━━ DATA TO EXAMINE ━━
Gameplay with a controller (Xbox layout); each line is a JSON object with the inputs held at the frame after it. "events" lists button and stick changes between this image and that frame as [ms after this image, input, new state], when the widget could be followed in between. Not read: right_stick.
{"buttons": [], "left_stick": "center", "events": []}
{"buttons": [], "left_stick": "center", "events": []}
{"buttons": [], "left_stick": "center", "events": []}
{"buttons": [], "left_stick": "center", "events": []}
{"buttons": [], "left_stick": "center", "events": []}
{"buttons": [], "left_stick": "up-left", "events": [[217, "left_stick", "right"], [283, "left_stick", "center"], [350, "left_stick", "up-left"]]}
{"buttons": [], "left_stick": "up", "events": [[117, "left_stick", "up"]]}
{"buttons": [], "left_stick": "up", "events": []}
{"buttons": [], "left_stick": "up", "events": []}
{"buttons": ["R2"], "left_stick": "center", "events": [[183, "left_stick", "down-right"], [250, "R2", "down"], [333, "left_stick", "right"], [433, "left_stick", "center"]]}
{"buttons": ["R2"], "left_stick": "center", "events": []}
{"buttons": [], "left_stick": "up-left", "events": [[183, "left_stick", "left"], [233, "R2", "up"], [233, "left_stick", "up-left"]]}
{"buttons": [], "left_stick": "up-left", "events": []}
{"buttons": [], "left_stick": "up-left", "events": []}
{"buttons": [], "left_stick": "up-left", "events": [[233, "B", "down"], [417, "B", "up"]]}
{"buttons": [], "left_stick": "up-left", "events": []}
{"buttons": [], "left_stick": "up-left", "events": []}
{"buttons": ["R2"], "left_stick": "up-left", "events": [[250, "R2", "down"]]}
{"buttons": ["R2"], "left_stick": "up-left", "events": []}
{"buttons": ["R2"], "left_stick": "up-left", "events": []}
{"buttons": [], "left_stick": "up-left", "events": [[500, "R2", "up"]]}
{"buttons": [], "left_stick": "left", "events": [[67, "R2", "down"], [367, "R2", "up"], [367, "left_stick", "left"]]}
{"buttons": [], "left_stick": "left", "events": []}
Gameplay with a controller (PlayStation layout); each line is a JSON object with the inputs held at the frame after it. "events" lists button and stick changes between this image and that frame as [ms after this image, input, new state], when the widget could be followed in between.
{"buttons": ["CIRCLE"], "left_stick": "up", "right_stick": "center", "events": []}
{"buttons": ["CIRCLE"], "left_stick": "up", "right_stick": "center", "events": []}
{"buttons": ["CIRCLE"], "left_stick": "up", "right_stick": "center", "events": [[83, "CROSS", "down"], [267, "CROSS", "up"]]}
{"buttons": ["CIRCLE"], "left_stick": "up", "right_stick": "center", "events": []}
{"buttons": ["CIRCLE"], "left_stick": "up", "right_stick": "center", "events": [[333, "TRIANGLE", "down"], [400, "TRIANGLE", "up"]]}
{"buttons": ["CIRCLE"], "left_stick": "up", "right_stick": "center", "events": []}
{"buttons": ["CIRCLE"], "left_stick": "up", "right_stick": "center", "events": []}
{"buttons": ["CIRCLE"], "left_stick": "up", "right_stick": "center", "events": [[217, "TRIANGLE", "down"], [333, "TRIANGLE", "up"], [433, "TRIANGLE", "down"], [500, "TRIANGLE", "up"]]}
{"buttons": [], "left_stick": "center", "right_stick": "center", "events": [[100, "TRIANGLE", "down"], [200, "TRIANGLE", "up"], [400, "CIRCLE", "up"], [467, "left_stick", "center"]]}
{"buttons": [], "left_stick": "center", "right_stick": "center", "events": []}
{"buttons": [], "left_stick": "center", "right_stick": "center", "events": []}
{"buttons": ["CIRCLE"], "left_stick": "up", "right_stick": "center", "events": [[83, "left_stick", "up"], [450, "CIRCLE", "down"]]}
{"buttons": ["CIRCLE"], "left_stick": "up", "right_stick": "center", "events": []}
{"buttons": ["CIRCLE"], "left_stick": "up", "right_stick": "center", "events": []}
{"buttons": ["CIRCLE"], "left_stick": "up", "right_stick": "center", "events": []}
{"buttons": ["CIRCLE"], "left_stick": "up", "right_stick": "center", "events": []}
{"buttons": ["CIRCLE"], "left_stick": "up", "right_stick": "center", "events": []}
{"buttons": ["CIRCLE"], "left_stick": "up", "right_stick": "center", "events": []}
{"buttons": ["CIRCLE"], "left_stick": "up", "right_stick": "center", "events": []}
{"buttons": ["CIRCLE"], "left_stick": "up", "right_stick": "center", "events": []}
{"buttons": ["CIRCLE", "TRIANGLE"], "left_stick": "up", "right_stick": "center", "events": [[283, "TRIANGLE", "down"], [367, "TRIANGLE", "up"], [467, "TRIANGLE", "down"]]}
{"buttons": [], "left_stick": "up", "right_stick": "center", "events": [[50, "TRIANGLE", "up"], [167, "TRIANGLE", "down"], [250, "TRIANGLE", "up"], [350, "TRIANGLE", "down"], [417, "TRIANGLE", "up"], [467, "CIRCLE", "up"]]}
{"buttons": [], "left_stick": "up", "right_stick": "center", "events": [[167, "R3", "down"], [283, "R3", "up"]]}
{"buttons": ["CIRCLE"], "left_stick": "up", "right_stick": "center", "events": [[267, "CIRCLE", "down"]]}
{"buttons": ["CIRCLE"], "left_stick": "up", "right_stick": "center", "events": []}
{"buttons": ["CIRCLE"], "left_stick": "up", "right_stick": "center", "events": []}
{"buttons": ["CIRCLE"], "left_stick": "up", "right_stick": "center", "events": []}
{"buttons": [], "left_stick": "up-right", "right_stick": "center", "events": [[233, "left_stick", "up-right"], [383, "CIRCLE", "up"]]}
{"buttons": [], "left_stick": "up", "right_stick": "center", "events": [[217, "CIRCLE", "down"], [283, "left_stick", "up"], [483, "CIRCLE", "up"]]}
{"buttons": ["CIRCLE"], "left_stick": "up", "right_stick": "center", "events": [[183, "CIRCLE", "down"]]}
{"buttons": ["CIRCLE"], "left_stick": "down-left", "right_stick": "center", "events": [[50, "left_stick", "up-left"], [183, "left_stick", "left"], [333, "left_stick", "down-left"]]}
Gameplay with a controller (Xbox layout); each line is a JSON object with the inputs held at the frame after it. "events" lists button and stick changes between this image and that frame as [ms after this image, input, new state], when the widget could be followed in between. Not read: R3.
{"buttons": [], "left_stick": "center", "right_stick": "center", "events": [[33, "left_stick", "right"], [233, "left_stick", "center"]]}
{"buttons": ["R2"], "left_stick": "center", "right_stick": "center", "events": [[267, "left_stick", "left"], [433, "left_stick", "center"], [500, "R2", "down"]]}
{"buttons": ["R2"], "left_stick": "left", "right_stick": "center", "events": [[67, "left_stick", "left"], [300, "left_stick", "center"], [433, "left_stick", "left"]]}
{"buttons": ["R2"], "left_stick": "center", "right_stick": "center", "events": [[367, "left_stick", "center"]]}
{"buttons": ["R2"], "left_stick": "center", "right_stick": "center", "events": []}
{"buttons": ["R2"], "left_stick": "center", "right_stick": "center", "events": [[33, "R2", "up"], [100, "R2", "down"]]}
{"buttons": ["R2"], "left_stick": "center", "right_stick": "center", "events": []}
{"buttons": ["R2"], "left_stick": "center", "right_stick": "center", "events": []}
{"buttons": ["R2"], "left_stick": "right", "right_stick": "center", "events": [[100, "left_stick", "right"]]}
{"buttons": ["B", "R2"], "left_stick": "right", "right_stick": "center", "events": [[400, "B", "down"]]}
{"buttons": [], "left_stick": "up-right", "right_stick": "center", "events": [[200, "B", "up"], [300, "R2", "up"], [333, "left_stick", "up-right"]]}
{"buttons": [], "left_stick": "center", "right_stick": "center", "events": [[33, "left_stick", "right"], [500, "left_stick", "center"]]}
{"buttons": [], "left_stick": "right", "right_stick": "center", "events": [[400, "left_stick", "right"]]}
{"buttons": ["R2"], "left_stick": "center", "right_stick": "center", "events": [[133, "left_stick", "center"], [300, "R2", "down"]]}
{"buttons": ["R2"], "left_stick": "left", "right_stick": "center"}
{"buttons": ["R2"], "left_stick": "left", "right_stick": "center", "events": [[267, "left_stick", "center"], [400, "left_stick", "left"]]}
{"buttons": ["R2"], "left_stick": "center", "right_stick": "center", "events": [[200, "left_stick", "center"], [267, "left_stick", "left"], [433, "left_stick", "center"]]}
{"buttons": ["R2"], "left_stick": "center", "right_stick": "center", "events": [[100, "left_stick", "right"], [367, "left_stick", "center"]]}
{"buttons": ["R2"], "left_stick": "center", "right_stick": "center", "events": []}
━━━
Only lines with the word "between" go in the answer. Take them all from the entries above.

WRITTEN SOLUTION:
Gameplay with a controller (Xbox layout); each line is a JSON object with the inputs held at the frame after it. "events" lists button and stick changes between this image and that frame as [ms after this image, input, new state], when the widget could be followed in between. Not read: right_stick.
Gameplay with a controller (PlayStation layout); each line is a JSON object with the inputs held at the frame after it. "events" lists button and stick changes between this image and that frame as [ms after this image, input, new state], when the widget could be followed in between.
Gameplay with a controller (Xbox layout); each line is a JSON object with the inputs held at the frame after it. "events" lists button and stick changes between this image and that frame as [ms after this image, input, new state], when the widget could be followed in between. Not read: R3.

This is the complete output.